Neiman Marcus received final approval from the U.S. Bankruptcy Court to access the next phase of $675 million in new financing to help it reorganize and start reopening stores.

Financing agreements put in place with a majority of lenders had some contested issues, and those were worked out before the hearing Tuesday when Judge David Jones approved the revised terms.

The company will get access to $250 million now and $150 million more through early September. It originally received approval for $275 million when the bankruptcy was filed on May 7.

The funds provide the retailer “with ample liquidity to ensure business continuity as we gradually reopen our stores, invest in fall inventory and fund the expansion of our digital offerings,” said Geoffroy van Raemdonck, CEO of Neiman Marcus.

“We remain on track to emerge from this process in fall 2020,” he said.

Business has been strong in recent weeks, he said. The chain has operated during the coronavirus closings and since with digital stylists and online.

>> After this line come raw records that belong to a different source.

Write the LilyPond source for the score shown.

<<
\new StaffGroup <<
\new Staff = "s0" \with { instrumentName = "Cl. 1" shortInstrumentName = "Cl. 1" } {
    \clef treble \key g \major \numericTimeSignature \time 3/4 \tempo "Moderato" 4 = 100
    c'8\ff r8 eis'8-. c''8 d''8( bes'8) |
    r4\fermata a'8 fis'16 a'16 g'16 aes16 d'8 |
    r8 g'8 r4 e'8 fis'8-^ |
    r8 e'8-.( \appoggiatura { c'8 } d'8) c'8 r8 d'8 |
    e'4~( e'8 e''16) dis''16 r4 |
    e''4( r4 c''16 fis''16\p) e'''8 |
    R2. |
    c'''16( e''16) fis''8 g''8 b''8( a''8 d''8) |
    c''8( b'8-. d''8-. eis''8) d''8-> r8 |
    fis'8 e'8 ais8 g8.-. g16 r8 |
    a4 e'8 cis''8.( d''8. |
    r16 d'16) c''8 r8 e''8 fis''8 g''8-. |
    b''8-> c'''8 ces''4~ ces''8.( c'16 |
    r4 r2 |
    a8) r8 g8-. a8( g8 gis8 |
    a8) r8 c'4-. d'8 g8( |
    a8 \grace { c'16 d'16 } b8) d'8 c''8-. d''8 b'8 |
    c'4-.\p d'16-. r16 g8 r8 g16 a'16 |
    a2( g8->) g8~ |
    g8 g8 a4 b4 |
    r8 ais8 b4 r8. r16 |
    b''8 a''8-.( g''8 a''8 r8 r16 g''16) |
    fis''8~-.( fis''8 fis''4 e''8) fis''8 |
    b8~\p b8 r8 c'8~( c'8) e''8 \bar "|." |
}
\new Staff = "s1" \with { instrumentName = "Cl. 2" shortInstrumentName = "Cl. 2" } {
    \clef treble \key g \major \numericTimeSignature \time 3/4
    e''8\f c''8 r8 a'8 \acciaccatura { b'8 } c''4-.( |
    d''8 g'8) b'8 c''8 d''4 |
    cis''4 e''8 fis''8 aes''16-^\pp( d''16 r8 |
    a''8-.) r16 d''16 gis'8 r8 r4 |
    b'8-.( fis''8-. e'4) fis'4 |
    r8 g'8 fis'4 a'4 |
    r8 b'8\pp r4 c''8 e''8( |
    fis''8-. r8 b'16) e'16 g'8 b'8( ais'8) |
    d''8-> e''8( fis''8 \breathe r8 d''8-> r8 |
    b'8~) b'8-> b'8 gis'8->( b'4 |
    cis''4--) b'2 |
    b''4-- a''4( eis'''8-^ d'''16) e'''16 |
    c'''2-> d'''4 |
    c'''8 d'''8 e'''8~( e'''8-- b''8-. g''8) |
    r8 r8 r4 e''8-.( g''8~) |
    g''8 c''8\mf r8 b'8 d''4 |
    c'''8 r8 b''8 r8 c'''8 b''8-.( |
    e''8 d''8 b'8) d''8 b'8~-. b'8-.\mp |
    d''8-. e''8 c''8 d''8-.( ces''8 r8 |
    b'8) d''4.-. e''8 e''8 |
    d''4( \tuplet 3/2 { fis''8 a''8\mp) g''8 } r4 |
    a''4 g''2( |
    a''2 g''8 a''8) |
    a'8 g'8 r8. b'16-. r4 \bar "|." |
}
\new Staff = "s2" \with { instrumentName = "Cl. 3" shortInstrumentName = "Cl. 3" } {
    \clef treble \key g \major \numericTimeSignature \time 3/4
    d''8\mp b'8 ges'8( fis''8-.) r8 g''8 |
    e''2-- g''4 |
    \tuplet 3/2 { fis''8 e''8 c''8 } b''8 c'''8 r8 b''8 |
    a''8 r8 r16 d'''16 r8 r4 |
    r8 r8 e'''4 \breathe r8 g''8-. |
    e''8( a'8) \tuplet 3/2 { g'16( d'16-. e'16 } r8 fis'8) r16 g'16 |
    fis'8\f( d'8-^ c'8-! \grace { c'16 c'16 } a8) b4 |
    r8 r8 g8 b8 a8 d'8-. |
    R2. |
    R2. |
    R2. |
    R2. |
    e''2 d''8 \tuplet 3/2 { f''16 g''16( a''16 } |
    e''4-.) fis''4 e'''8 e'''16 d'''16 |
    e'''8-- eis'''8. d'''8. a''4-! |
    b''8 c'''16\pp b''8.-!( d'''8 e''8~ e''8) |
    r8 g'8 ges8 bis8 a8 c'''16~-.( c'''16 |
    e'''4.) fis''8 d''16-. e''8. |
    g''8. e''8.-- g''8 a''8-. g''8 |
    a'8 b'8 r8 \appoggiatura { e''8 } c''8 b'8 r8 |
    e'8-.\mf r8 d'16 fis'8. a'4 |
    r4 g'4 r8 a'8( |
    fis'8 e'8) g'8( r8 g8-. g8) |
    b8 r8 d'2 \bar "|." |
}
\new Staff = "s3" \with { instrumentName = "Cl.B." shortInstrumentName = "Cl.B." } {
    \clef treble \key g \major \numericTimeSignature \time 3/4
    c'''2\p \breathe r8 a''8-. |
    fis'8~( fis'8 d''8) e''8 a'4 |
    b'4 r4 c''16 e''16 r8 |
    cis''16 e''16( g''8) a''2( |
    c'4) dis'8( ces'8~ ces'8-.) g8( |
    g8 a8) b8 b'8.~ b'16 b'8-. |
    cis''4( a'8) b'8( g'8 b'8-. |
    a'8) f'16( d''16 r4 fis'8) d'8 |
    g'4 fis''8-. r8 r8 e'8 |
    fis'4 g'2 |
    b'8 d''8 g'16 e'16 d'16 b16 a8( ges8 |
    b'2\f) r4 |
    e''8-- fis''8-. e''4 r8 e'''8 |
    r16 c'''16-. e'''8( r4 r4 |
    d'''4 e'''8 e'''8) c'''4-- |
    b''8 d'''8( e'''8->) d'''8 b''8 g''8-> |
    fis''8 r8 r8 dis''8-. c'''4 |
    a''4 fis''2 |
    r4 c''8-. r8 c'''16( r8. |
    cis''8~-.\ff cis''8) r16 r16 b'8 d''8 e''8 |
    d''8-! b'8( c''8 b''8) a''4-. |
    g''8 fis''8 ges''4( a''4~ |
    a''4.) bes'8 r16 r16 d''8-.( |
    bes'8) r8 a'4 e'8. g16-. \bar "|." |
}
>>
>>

So far, two stores have reopened to customers, NorthPark Center in Dallas and Lenox Square in Atlanta. About 90% of the 43 Neiman Marcus stores are either open by appointment or offering curbside pickup of online and phone orders. Neiman Marcus also owns Bergdorf Goodman in New York. Before its bankruptcy, the company had said that it would close more than 20 Last Call clearance stores this summer.

When the company exits bankruptcy, it will have shed $4 billion of debt from its balance sheet.

As part of the revised financing agreement, Neiman Marcus’ lenders released any claims to the company’s former German subsidiary Mytheresa, which was transferred in 2018 to Neiman Marcus’ shareholders Ares Management and the Canada Pension Plan Investment Board. That transfer of an asset, which was valued at $1 billion at the time, to the retailer’s private equity owners was contested in court by bondholder Marble Ridge.

Also, the agreement is no longer an exclusive one, meaning that a third party, such as the creditors committee, could file an alternative plan to pursue claims against Ares and the Canada pension fund. After a contentious hearing two weeks ago, the judge allowed the creditors committee to investigate the transfer of Mytheresa.

A $6 billion leveraged buyout of Neiman Marcus in 2013 by Ares and the Canada Pension Plan doubled the retailer’s debt and eventually led to its bankruptcy filing.